• [WHAT NEEDS TO BE DONE] From the data below, copy each line that includes the word "pyautogui".

• [DATA EXCERPT]
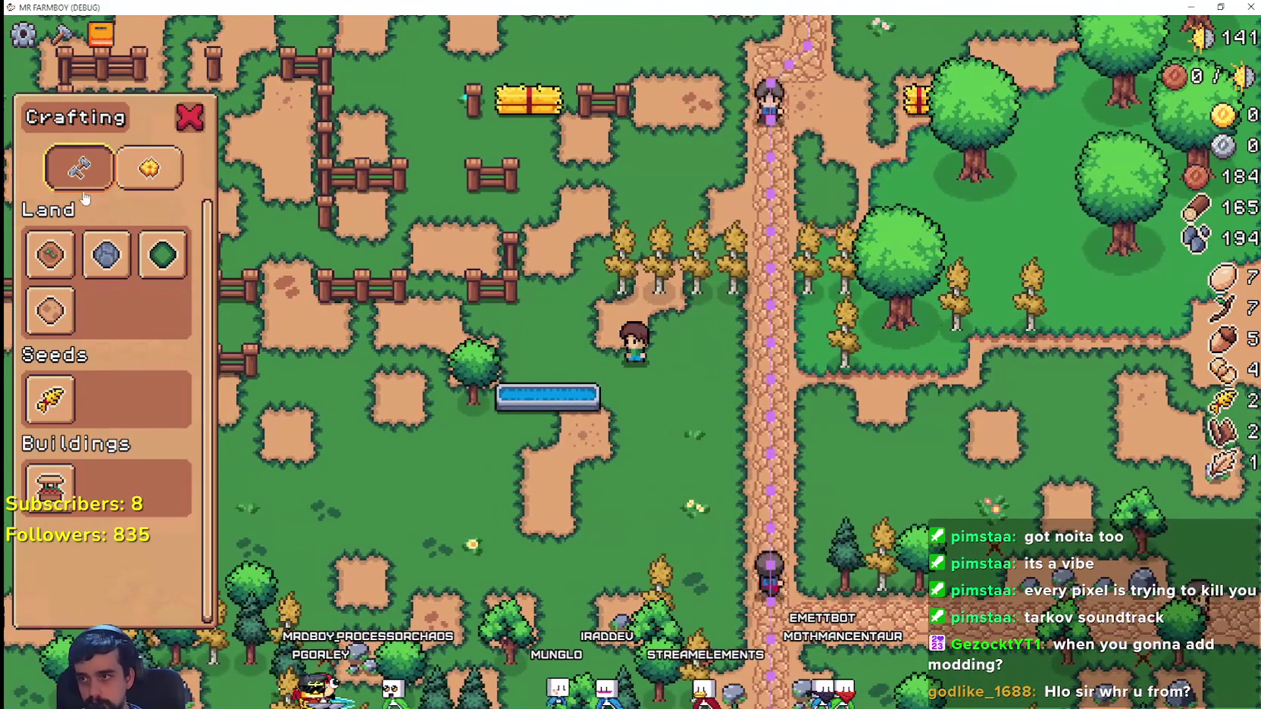
# - Select Road Tile and walk around so its preview lands on the row of trees
pyautogui.click(127, 266)
pyautogui.press('w')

• [SOLUTION TO THIS EXERCISE]
pyautogui.click(127, 266)
pyautogui.press('w')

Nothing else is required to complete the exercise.